- The paper introduces BinPool, a novel dataset that provides vulnerable and patched binaries compiled at four optimization levels to enable precise vulnerability detection and evaluation.
- It details an automated curation process using Debian Security Tracker, snapshots, and standard package tools to extract metadata mapping source code changes to binary offsets.
- The dataset comprises 603 CVEs from 162 Debian packages, offering a robust benchmark for evaluating both machine learning and traditional binary security analysis tools.
The paper "BinPool: A Dataset of Vulnerabilities for Binary Security Analysis" (2504.19055) introduces a new publicly available dataset specifically designed to facilitate the development and evaluation of vulnerability detection techniques, particularly those operating at the binary code level. The authors highlight the fundamental reliance of such techniques, especially machine learning-based ones, on robust and appropriately labeled datasets. They argue that existing datasets for binary security analysis suffer from significant limitations, including lack of public availability, insufficient semantic diversity, reliance on artificially introduced vulnerabilities, or potentially incorrect labeling derived from static analysis tools.

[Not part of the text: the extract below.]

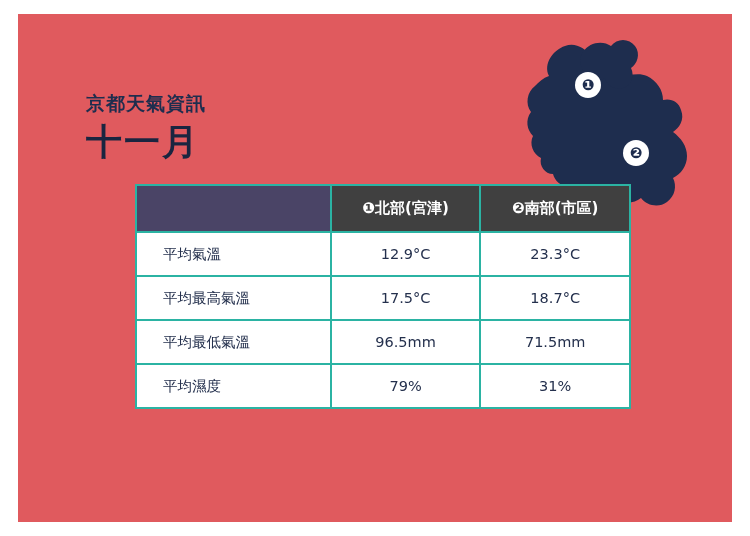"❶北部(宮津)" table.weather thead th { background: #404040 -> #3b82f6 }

To address these issues, BinPool was created. It is a collection of binaries exhibiting historical, real-world vulnerabilities found in Debian packages. A key feature of the dataset is the inclusion of both the vulnerable and the corresponding patched versions of each program, compiled at four different optimization levels, including versions with debug symbols. This structure is valuable for tasks requiring comparisons between vulnerable and fixed code or analysis across different compilation settings.
The dataset's curation process is largely automated and leverages resources from the Debian project: the Debian Security Tracker, the archive of Debian snapshots, and the standard Debian package building system. The process involves three main phases:
- Vulnerability Data Collection: CVE-IDs, associated CWEs, and version information about affected and fixed packages are gathered from the Debian Security Tracker and NVD. Links to corresponding source code archives are found using Debian Snapshots.
- Package Build Process: The automated system uses standard Debian tools (
build-dep
for dependencies, dpkg-buildpackage
for compilation) and the quilt
tool to apply or remove specific patches related to the vulnerability. This allows for building both vulnerable and patched versions. Each variant is built at four optimization levels (-O0
, -O1
, -O2
, -O3
) and includes debug symbols (-g
).
- Metadata Extraction: After building, the system extracts
.deb
files and locates the relevant binaries (ELF files) modified by the patch. Debug information (DWARF) embedded in the binaries is used to map source code locations (files, functions, lines affected by the patch, identified by parsing the patch file and using the clang frontend) to precise memory offsets in the binary.
The resulting BinPool dataset includes data for 603 distinct CVEs across 89 CWE classes, derived from 162 Debian packages. It contains a total of 6144 binaries. The dataset's structure includes metadata files (pkl/JSON), the vulnerable and patched binaries themselves, and a central CSV file detailing CVEs, CWEs, versions, and links to source code. The detailed metadata provides information about the specific source functions (910 unique) and binary functions (7280 unique) involved in the vulnerabilities, including their exact locations.
The paper suggests several potential applications for BinPool:
- Vulnerability Discovery: It serves as a benchmark for evaluating both machine learning-based tools (like the authors' previous work, BinHunter [2]) and traditional program analysis systems (like angr [shoshitaishvili2016sok]). The dataset's diversity in real-world vulnerabilities and program semantics makes it a challenging testbed.
- Benchmarking Intermediate Analyses: The detailed metadata can be used to evaluate components of larger analysis pipelines, such as precise data flow analysis in binaries.
- Binary Function Similarity and Code Search: The presence of matched vulnerable and patched binaries compiled at different optimization levels makes the dataset suitable for benchmarking algorithms designed to detect similarity or search for specific code across variations.
While BinPool offers significant advantages in terms of real-world data and detailed metadata, the authors acknowledge limitations. The number of CVEs per CWE category is still limited, making it more suitable as an evaluation test set rather than for training robust machine learning classifiers in isolation. The dataset also currently lacks information beyond code modifications, such as failing test cases, error traces from symbolic execution, or comprehensive inter-procedural data flow details, which could provide deeper insights into vulnerability triggers and propagation. Future work aims to address these limitations by continuously expanding the dataset and enriching the metadata.
Overall, BinPool is presented as a valuable resource for the binary security research community, providing a standardized, real-world dataset with detailed annotations to drive the development and evaluation of advanced vulnerability detection and binary analysis tools. The dataset and automation scripts are publicly available on GitHub.